(Exercise): Copy every line of text in the material below word for word, keeping the original order. Leave the pictures out of your answer.
Content starts
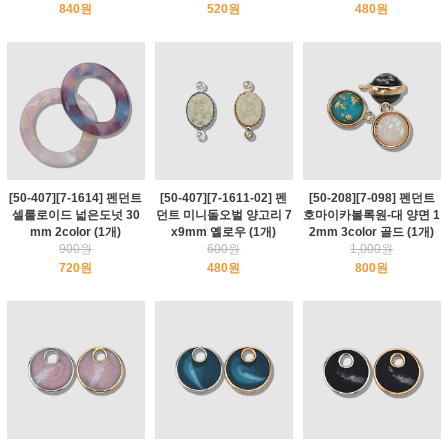
840원
520원
480원
[50-407][7-1614] 펜던트
[50-407][7-1611-02] 펜
[50-208][7-098] 펜던트
셀룰로이드 넓은도넛 30
던트 미니돌오벌 양고리 7
호마이카볼록원-대 양면 1
mm 2color (1개)
x9mm 옐로우 (1개)
2mm 3color 골드 (1개)
900원
600원
1,000원
720원
480원
800원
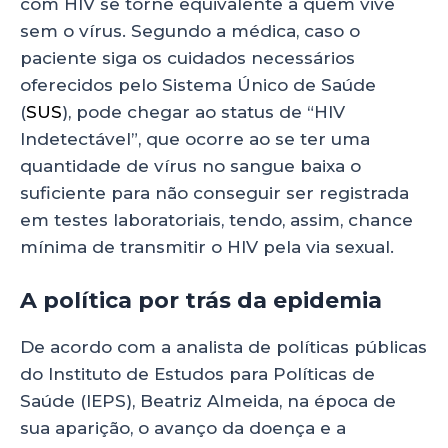
com HIV se torne equivalente a quem vive
sem o vírus. Segundo a médica, caso o
paciente siga os cuidados necessários
oferecidos pelo Sistema Único de Saúde
(
SUS
), pode chegar ao status de “HIV
Indetectável”, que ocorre ao se ter uma
quantidade de vírus no sangue baixa o
suficiente para não conseguir ser registrada
em testes laboratoriais, tendo, assim, chance
mínima de transmitir o HIV pela via sexual.
A política por trás da epidemia
De acordo com a analista de políticas públicas
do Instituto de Estudos para Políticas de
Saúde (IEPS), Beatriz Almeida, na época de
sua aparição, o avanço da doença e a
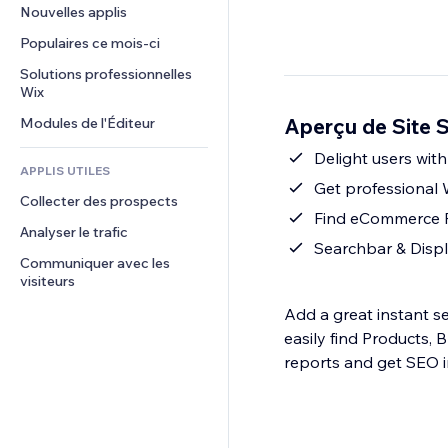
Conversion
Solutions d'entreposage
Nouvelles applis
PDF
Effets sur images
Chat
Dropshipping
Partage de fichiers
Populaires ce mois‑ci
Boutons et menus
Commentaires
Tarifs et abonnement
Actualités
Bannières et badges
Solutions professionnelles 
Téléphone
Financement participatif
Wix
Services de contenu
Calculateurs
Communauté
Alimentation et boissons
Aperçu de Site 
Modules de l'Éditeur
Effets de texte
Rechercher
Avis et commentaires
Météo
Delight users wit
CRM
APPLIS UTILES
Graphiques et tableaux
Get professional W
Collecter des prospects
Find eCommerce Pr
Analyser le trafic
Searchbar & Displa
Communiquer avec les 
visiteurs
Add a great instant se
easily find Products, 
reports and get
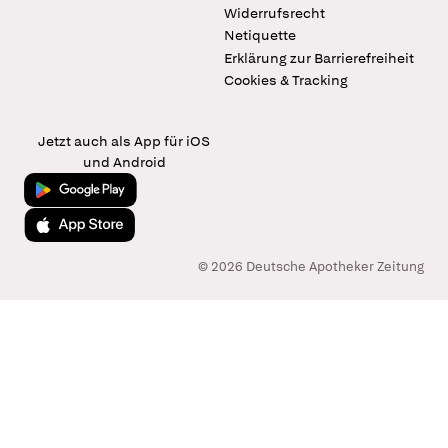
Widerrufsrecht
Netiquette
Erklärung zur Barrierefreiheit
Cookies & Tracking
Jetzt auch als App für iOS
und Android
Jetzt bei Google Play
Laden im App Store
© 2026 Deutsche Apotheker Zeitung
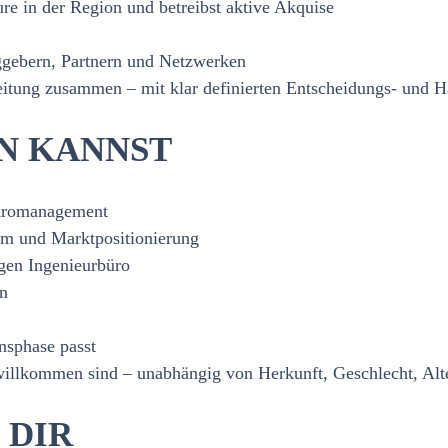
re in der Region und betreibst aktive Akquise
ggebern, Partnern und Netzwerken
sleitung zusammen – mit klar definierten Entscheidungs‑ und
N KANNST
ikromanagement
tum und Marktpositionierung
igen Ingenieurbüro
n
nsphase passt
 willkommen sind – unabhängig von Herkunft, Geschlecht, Al
 DIR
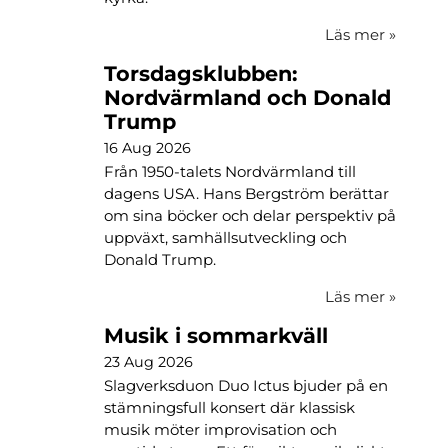
Läs mer
»
Torsdagsklubben:
Nordvärmland och Donald
Trump
16 Aug 2026
Från 1950-talets Nordvärmland till
dagens USA. Hans Bergström berättar
om sina böcker och delar perspektiv på
uppväxt, samhällsutveckling och
Donald Trump.
Läs mer
»
Musik i sommarkväll
23 Aug 2026
Slagverksduon Duo Ictus bjuder på en
stämningsfull konsert där klassisk
musik möter improvisation och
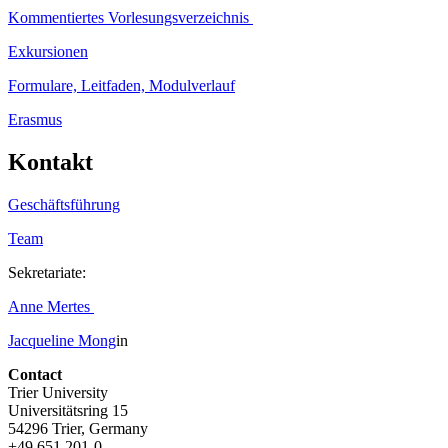
Kommentiertes Vorlesungsverzeichnis
Exkursionen
Formulare, Leitfaden, Modulverlauf
Erasmus
Kontakt
Geschäftsführung
Team
Sekretariate:
Anne Mertes
Jacqueline
Mong
in
Contact
Trier University
Universitätsring 15
54296 Trier, Germany
+49 651 201-0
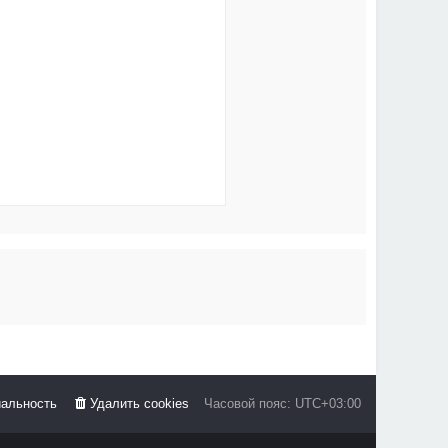
альность
Удалить cookies
Часовой пояс:
UTC+03:00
Content ends
(Written answer):
840원
520원
480원
[50-407][7-1614] 펜던트
[50-407][7-1611-02] 펜
[50-208][7-098] 펜던트
셀룰로이드 넓은도넛 30
던트 미니돌오벌 양고리 7
호마이카볼록원-대 양면 1
mm 2color (1개)
x9mm 옐로우 (1개)
2mm 3color 골드 (1개)
900원
600원
1,000원
720원
480원
800원
com HIV se torne equivalente a quem vive
sem o vírus. Segundo a médica, caso o
paciente siga os cuidados necessários
oferecidos pelo Sistema Único de Saúde
(
SUS
), pode chegar ao status de “HIV
Indetectável”, que ocorre ao se ter uma
quantidade de vírus no sangue baixa o
suficiente para não conseguir ser registrada
em testes laboratoriais, tendo, assim, chance
mínima de transmitir o HIV pela via sexual.
A política por trás da epidemia
De acordo com a analista de políticas públicas
do Instituto de Estudos para Políticas de
Saúde (IEPS), Beatriz Almeida, na época de
sua aparição, o avanço da doença e a
Conversion
Solutions d'entreposage
Nouvelles applis
PDF
Effets sur images
Chat
Dropshipping
Partage de fichiers
Populaires ce mois‑ci
Boutons et menus
Commentaires
Tarifs et abonnement
Actualités
Bannières et badges
Solutions professionnelles 
Téléphone
Financement participatif
Wix
Services de contenu
Calculateurs
Communauté
Alimentation et boissons
Aperçu de Site 
Modules de l'Éditeur
Effets de texte
Rechercher
Avis et commentaires
Météo
Delight users wit
CRM
APPLIS UTILES
Graphiques et tableaux
Get professional W
Collecter des prospects
Find eCommerce Pr
Analyser le trafic
Searchbar & Displa
Communiquer avec les 
visiteurs
Add a great instant se
easily find Products, 
reports and get
Widerrufsrecht
Netiquette
Erklärung zur Barrierefreiheit
Cookies & Tracking
Jetzt auch als App für iOS
und Android
Jetzt bei Google Play
Laden im App Store
© 2026 Deutsche Apotheker Zeitung
re in der Region und betreibst aktive Akquise
ggebern, Partnern und Netzwerken
sleitung zusammen – mit klar definierten Entscheidungs‑ und
N KANNST
ikromanagement
tum und Marktpositionierung
igen Ingenieurbüro
n
nsphase passt
 willkommen sind – unabhängig von Herkunft, Geschlecht, Al
 DIR
Läs mer
»
Torsdagsklubben:
Nordvärmland och Donald
Trump
16 Aug 2026
Från 1950-talets Nordvärmland till
dagens USA. Hans Bergström berättar
om sina böcker och delar perspektiv på
uppväxt, samhällsutveckling och
Donald Trump.
Läs mer
»
Musik i sommarkväll
23 Aug 2026
Slagverksduon Duo Ictus bjuder på en
stämningsfull konsert där klassisk
musik möter improvisation och
Kommentiertes Vorlesungsverzeichnis
Exkursionen
Formulare, Leitfaden, Modulverlauf
Erasmus
Kontakt
Geschäftsführung
Team
Sekretariate:
Anne Mertes
Jacqueline
Mong
in
Contact
Trier University
Universitätsring 15
54296 Trier, Germany
+49 651 201-0
альность
Удалить cookies
Часовой пояс:
UTC+03:00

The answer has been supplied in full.